Although the price of nickel has fallen below US$4 per lb on the London Metal Exchange, the sound of alarm bells has been faint. Few analysts, if any, foresee the base metal rallying to sustained higher price levels. On the other hand, the price is not expected to drop to the levels of a few years ago.
Much has been made lately of the depletion of Canada’s base metal reserves and the need to renew prospecting efforts in all areas of the country. Interestingly, both Inco and Falconbridge are preparing new nickel mines for production in the Sudbury, Ont., area.
Inco, the world’s largest nickel producer, is spending $179 million to bring its McCreedy East project on stream by 1993. Hosting three deposits, the project has reserves totalling more than 50 million tons averaging 1.7% nickel and 0.8% copper.
A 20-year mine life is envisaged for the project which, at a production rate of 7,000 tons of ore per day, would yield annually 41 million lb nickel and 21 million lb copper.
Canada’s other nickel giant, Falconbridge, is hoping to have its Craig project in production in 1991. The company, owned jointly by Noranda and Trelleborg, is spending $235 million on underground development and mill modernization. The project is expected to account for 60% of the company’s nickel output by 1993.
Craig reserves stand at 10-15 million tons averaging 2% nickel and 0.9% copper.
Nickel, which averaged US$6.05 last year in London, had its best year in 1988 when the cash price topped US$10.80 and averaged US$6.27. In 1987, the base metal averaged US$2.21.
Current production costs for Inco and Falconbridge are reported, unofficially, to be in the range of US$2-2.40 per lb.
The global nickel supply has risen steadily in recent years. International brokerage firm Shearson Lehman Hutton foresees that trend continuing this year, with the supply rising by 3.7%.
A sharp surplus should be in effect toward the end of 1990, Shearson says, but stocks should remain well below the levels experienced during the 1980-86 period. A return to price levels similar to that period is therefore not foreseen, but Shearson says “it appears inevitable prices will fall well below $4 in 1990.”
On the subject of base metal exploration, Metals Economics Group, a consulting and research firm based in Halifax, N.S., recently identified 109 copper, lead- zinc or nickel projects in North America with announced reserves that are receiving some sort of exploratory or predevelopment attention.
Most of the projects (58 are in Canada, 51 in the U.S.) are undergoing delineation of reserves. Others are the subjects of feasibility studies, while a smaller number are at the preproduction stage.
Of all the projects, those in the U.S. tend to be further advanced, the company says. “Quite a few copper projects, especially in the U.S., have reached the feasibility stage. Zinc is the leading metal in half of the preproduction projects, while a noticeable group of 22 Canadian zinc projects are in the pipeline at the reserves delineation stage,” writes the research fi rm.
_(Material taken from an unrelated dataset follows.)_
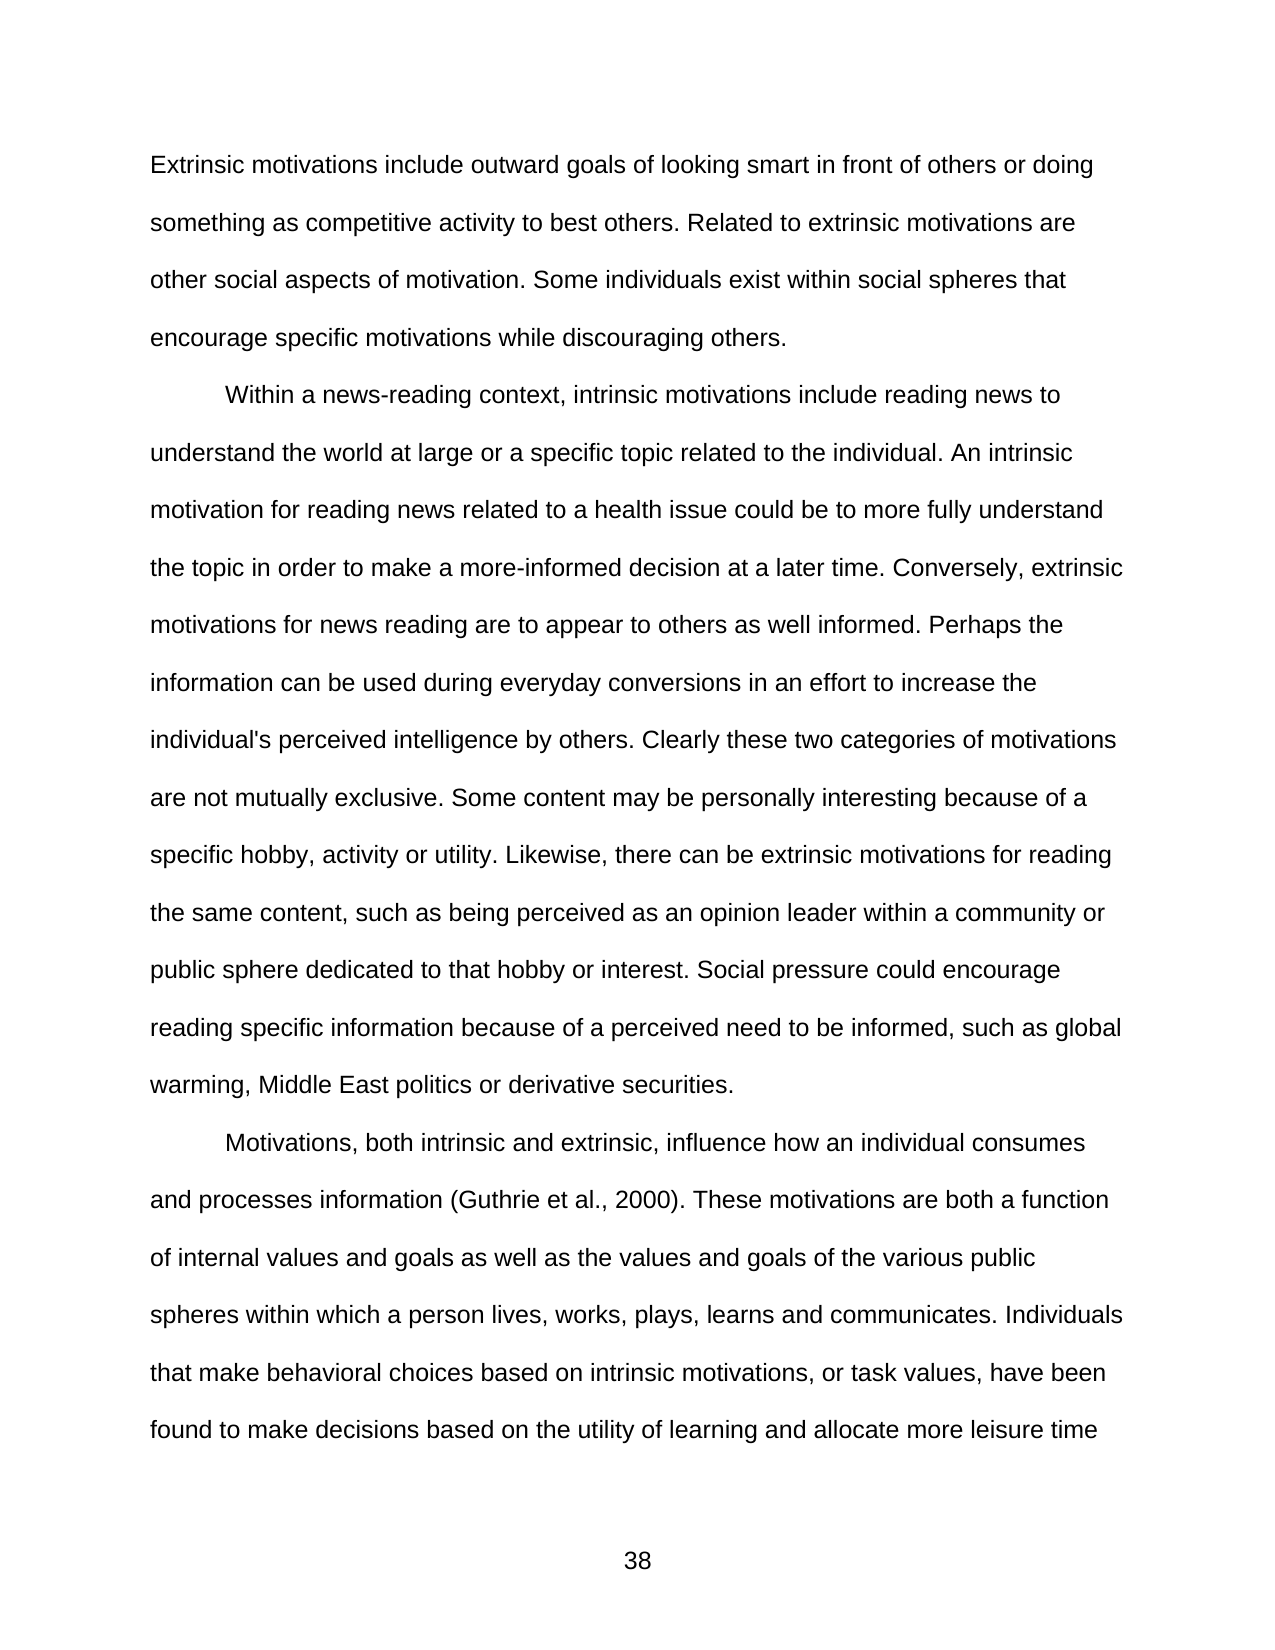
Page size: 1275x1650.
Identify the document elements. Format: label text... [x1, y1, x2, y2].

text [150, 150, 1125, 351]
text Within a news-reading context, intrinsic motivations include reading news to understand the world at large or a specific topic related to the individual. An intrinsic motivation for reading news related to a health issue could be to more fully understand the topic in order to make a more-informed decision at a later time. Conversely, extrinsic motivations for news reading are to appear to others as well informed. Perhaps the information can be used during everyday conversions in an effort to increase the individual's perceived intelligence by others. Clearly these two categories of motivations are not mutually exclusive. Some content may be personally interesting because of a specific hobby, activity or utility. Likewise, there can be extrinsic motivations for reading the same content, such as being perceived as an opinion leader within a community or public sphere dedicated to that hobby or interest. Social pressure could encourage reading specific information because of a perceived need to be informed, such as global warming, Middle East politics or derivative securities. [150, 380, 1125, 1099]
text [150, 1127, 1125, 1444]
British Columbia has the largest number of projects, that western province being rich in copper and zinc-lead deposits. Second is Arizona, with its copper reserves. Yukon and Quebec favor zinc deposits, while Ontario, Quebec and California have most of the nickel plays.
Listed among the projects are several large-tonnage, low-grade deposits, including Phelps Dodge’s Copper Basin (copper and molybdenum) in Arizona, Placer Dome’s Lights Creek (copper) in California, Noranda-Montana Reserves’ Montanore (copper and silver) in Montana and Continental Gold-BP Resources’ Mt. Milligan (copper and gold) in British Columbia.
Staggering in size and cost is Cominco’s open pit Red Dog project in Alaska, which was only recently placed into production. Project reserves stand at 85 million tons grading 17.1% zinc, 5% lead and 2.4 oz silver per ton.
The deposit depends on ocean- going vessels to bring concentrate to market; the concentrate is being stockpiled for transportation during the brief summer period. The first pickup of Red Dog material is scheduled for the middle part of this year.
Total capital cost of the project is estimated to be US$460 million. Included in that amount is $160 million for the 54-mile road and port facilities for which the state put up the money; toll charges will be applied against Cominco.
In British Columbia, Curragh Resources is hoping to have its Cirque zinc-lead deposit in production by early 1992. Capital expenditures there will total an estimated US$109 million. The private company, which operates the lead-zinc Faro mine in the Yukon, plans to complete an $8.4-million underground work program by mid-1990.